§ **What is being asked**
Transcribe the portion of the Woodstock article below that begins at the words "The Woodstock music festival informs" and stops after "within this area.".

§ **Text provided**

((

On this day, 50 years ago began the most famous of all rock and roll music festivals, the Woodstock music festival that opened on 600 acres of farmland owned by Max Yasgur, in not in Woodstock NY but near White Lake, a hamlet in the upstate New York town of Bethel. Promoters John Roberts, Joel Rosenman, Artie Kornfield and Michael Lang originally envisioned the festival as a way to raise funds to build a recording studio and rock-and-roll retreat near the town of Woodstock, New York. The longtime artists’ colony was already a home base for Bob Dylan and other musicians. Despite their relative inexperience, the young promoters managed to sign a roster of top acts, including the Jefferson Airplane, The Who, The Grateful Dead, Sly and The Family Stone, Janis Joplin, Jimi Hendrix, Creedence Clearwater Revival and many more.

The ticket price was $18 for the three days but the promoters had no idea either how many tickets they sold nor the size of the crowd coming to the event. Early estimates of attendance increased from 50,000 to around 200,000, but by the time the gates opened on Friday, August 15, more than 400,000 people were clamoring to get in. Those without tickets simply walked through gaps in the fences, and the organizers were eventually forced to make the event free of charge.

Though Woodstock had left its promoters nearly bankrupt, their ownership of the film and recording rights more than compensated for the losses after the release of a hit documentary film in 1970. Later music festivals inspired by Woodstock’s success failed to live up to its standard, and the festival still stands for many as an example of America’s 1960s youth counterculture at its best. Unfortunately that era of good feelings ended less than six months later at Altamont.

The Woodstock music festival informs today’s topic of succession planning from the compliance perspective and is another area where compliance can play a key role. A.G. Lafley and Noel M. Tichy, in a 2011 Harvard Business Review (HBR)article,The Art and Science of Finding the Right CEO”, discussed the issue of succession planning at Procter & Gamble (P&G). Many of the concepts and issues that Lafley discusses within the context of succession planning in general are applicable to the concern of compliance within this area.

Lafley makes clear that succession planning is just as significant as governance, enterprise risk and strategic oversight. In other words, it is just as important. Sadly, many companies fail to give it the attention it requires. Indeed, in a PricewaterhouseCoopers (PwC) survey, cited in the foreword, nearly one-half of the more than 1,000 directors gauged reported dissatisfaction with their companies’ succession plans. Imagine what that number would be if they took into account the compliance aspect of succession planning.

Borrowing from Lafley, I have adapted his box for an analysis of some of the characteristics that should be considered in succession planning from the compliance perspective.

))

§ **Stored data**
((

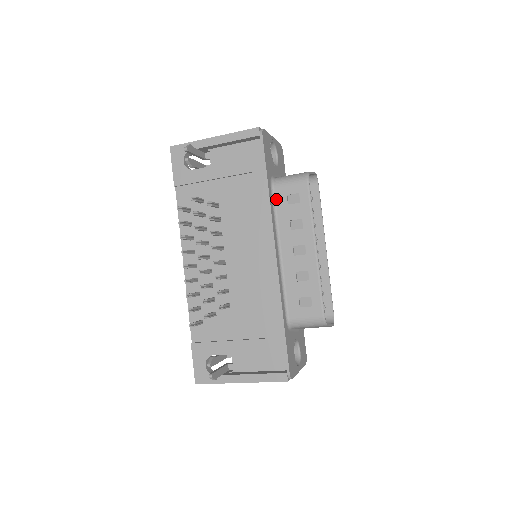
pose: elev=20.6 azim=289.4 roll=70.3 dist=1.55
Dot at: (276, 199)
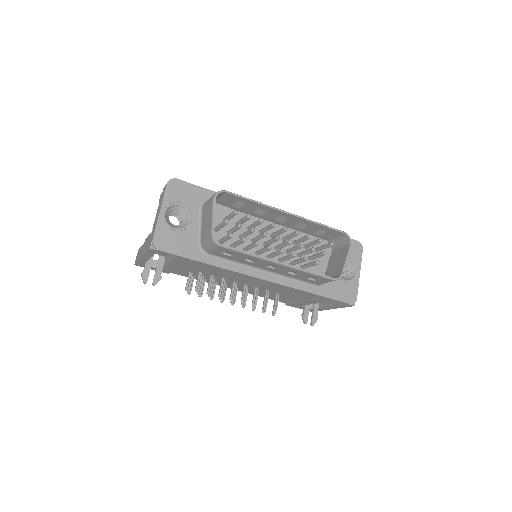
Dot at: (220, 256)
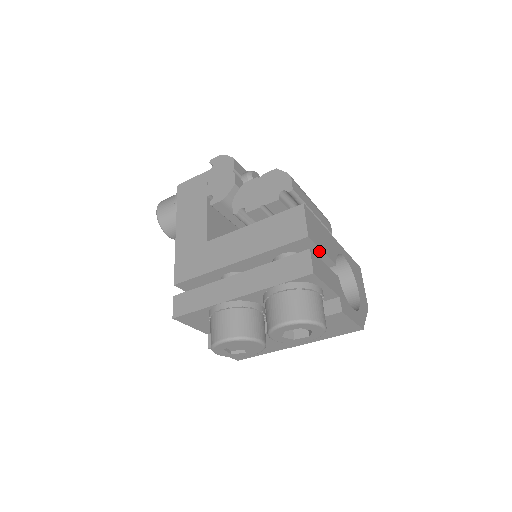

))

§ **Exercise response**
The Woodstock music festival informs today’s topic of succession planning from the compliance perspective and is another area where compliance can play a key role. A.G. Lafley and Noel M. Tichy, in a 2011 Harvard Business Review (HBR)article,The Art and Science of Finding the Right CEO”, discussed the issue of succession planning at Procter & Gamble (P&G). Many of the concepts and issues that Lafley discusses within the context of succession planning in general are applicable to the concern of compliance within this area.